Alejandro Piñeiro talked to me about his work on the accessibility layers in the GNOME stack. He has been working recently on the accessibility bits in Clutter and Hildon, so already has a very good idea of the work needed in the Sugar shell and toolkit so screen readers such as Orca can do their job. This will play a very important part in Sugar's accessibility story, on which I hope to write soon in more detail here.

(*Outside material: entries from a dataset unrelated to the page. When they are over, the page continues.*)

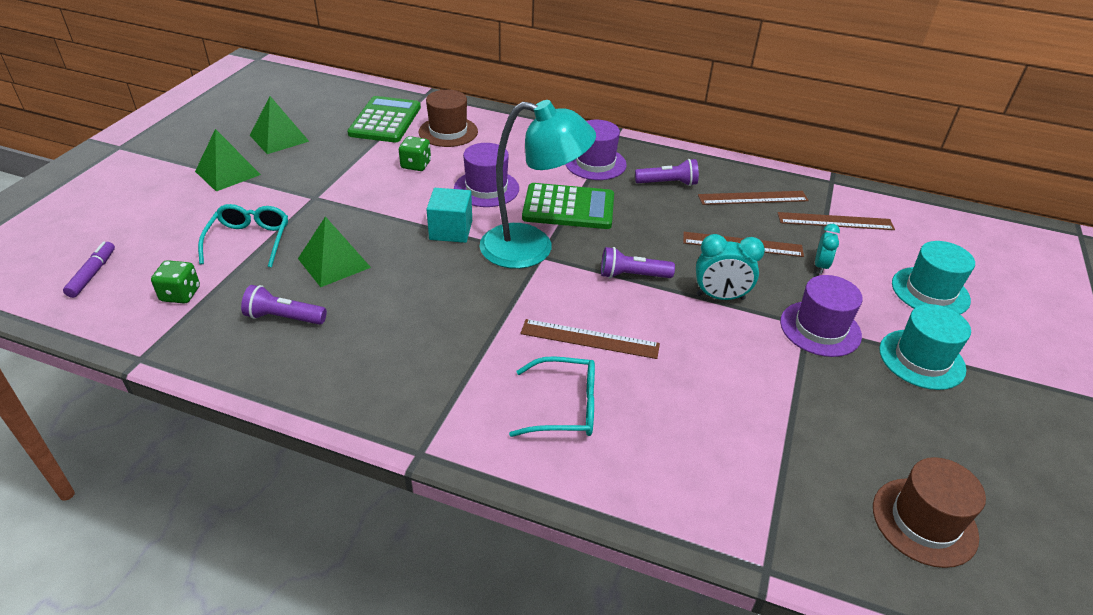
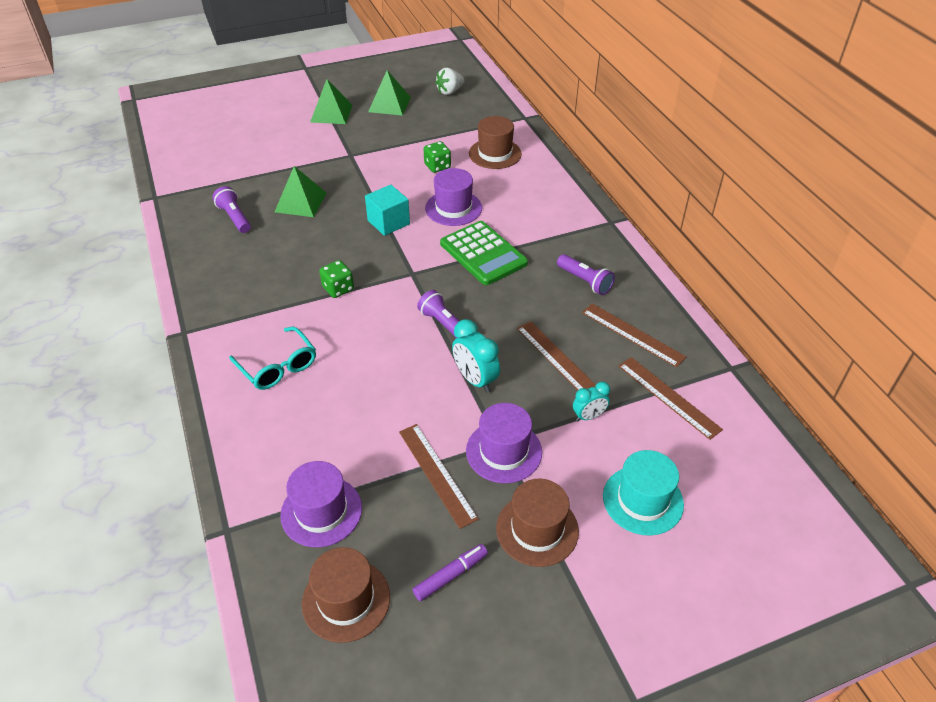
camera: 50 degrees right, 5 degrees up
purple marker [63,242,115,298] -> purple marker moved to [412,544,488,601]
green dice [151,260,200,304] -> green dice moved to [319,260,354,298]
turquoise glasses [198,204,288,268] -> none
green calculator [347,96,421,142] -> none
turquoise lamp [480,100,596,269] -> none
brown ruler [520,319,660,359] -> brown ruler moved to [399,424,479,529]
purple hat [565,120,627,180] -> purple hat moved to [280,461,362,547]
turquoise hat [879,304,971,390] -> brown hat [496,479,579,567]
none -> white strawberry [435,68,464,95]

Iago Toral has worked in the multimedia infrastructure for Maemo and has recently been involved in Grilo, a framework for media acquisition and reproduction. He envisioned an activity that would provide a rich UI for searching, browsing and reproducing educational media. These UIs already exist in the form of web apps, but an activity could have benefits such as more responsive and focused UIs, automatic caching, using secondary sources depending on connectivity, etc. We still need to understand better how Grilo could grow support for users contributing media to online services.

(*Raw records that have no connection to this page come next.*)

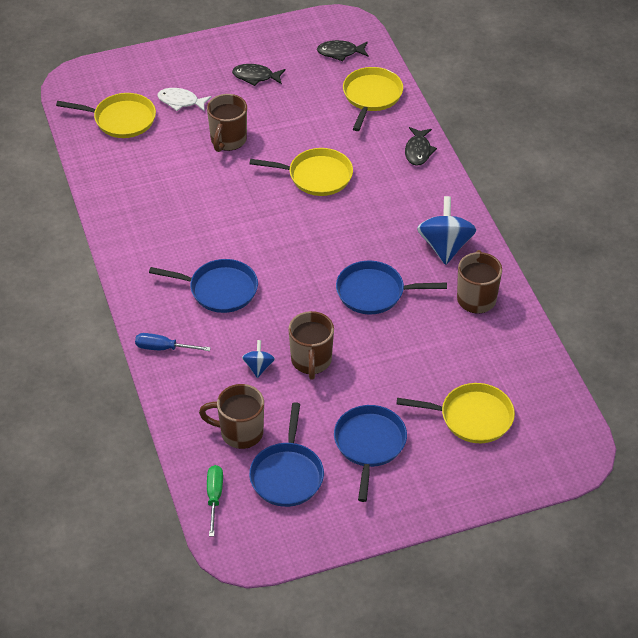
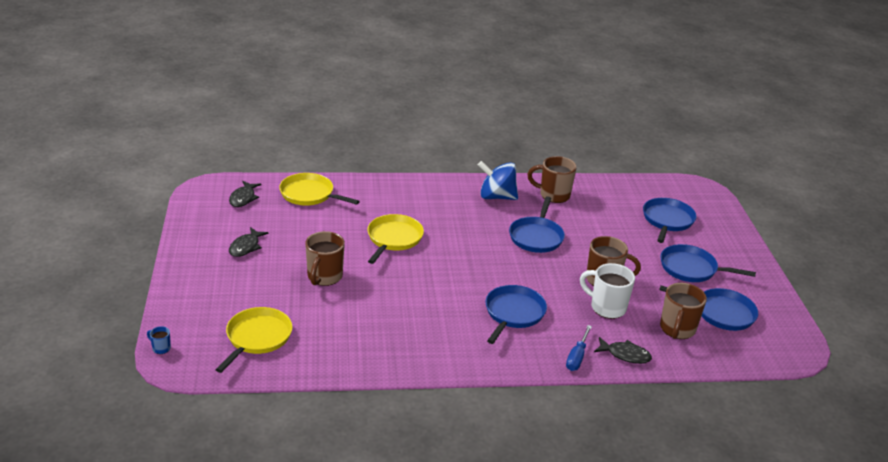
camera: 80 degrees left, 15 degrees down
white fish [157,88,212,112] -> none
brown mug [207,94,247,152] -> brown mug turned 75 degrees clockwise [305,231,345,286]
green screwdriver [207,465,223,537] -> none
blue spinning top [242,340,275,378] -> white mug [580,263,635,319]
yellow pan [396,383,515,443] -> blue pan [643,198,697,243]
black fish [405,127,437,166] -> black fish moved to [594,337,652,364]
none -> blue mug [147,326,171,354]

Mario Sánchez and Juan José Sánchez took some time to discuss how WebKit/GTK+ could be put to use in the Sugar platform (though we already use it in Read for rendering EPUB books). We discussed the feasibility of adapting Epiphany to run as an activity, and also port the Browse activity to use Webkit instead of Mozilla. This can be very important for Sugar, because distros such as Ubuntu are talking about dropping support for embedders of Mozilla, and because WebKit/GTK+'s accessibility is improving very quickly because of Igalia's work.

As you can see, this has been an incredibly productive trip, bringing on the table several opportunities for growing Sugar on top of new GNOME technologies, on which Igalia has an impressive knowledge. I'm also very happy to see the interest that Sugar has raised on our colleagues from Igalia, and I'm very confident on their capability to make excellent contributions to Sugar if they chose to.

Monday, February 15, 2010

Free love

A fan of free software sent this greeting yesterday to me, addressed to the Sugar community and to other free software projects:
free software foundation suggests people send valentine's greetings to free software developers. i could be wrong, but i think it's a great idea. i don't get many excuses to bother devs with thank yous.

i'm not only a huge fan of sugar. i have sugar to thank for helping introduce me to all of these: linux-libre (via trisquel-con-sugar) trisquel, python, gnewsense. i tried trisquel because it included sugar, i learned python because of pippy. after 25 years of coding in basic, python is probably my favorite language.

i know sugar is developed for kids and that's great. i learned basic as a kid, and i believe very strongly in pippy and i think turtleart is absolutely ingenious.

i know i have (a) team(s) to thank, but in the interest of not making spam filters angry and retributive i'm just sending this valentine to you. maybe you'll share it? thanks everyone.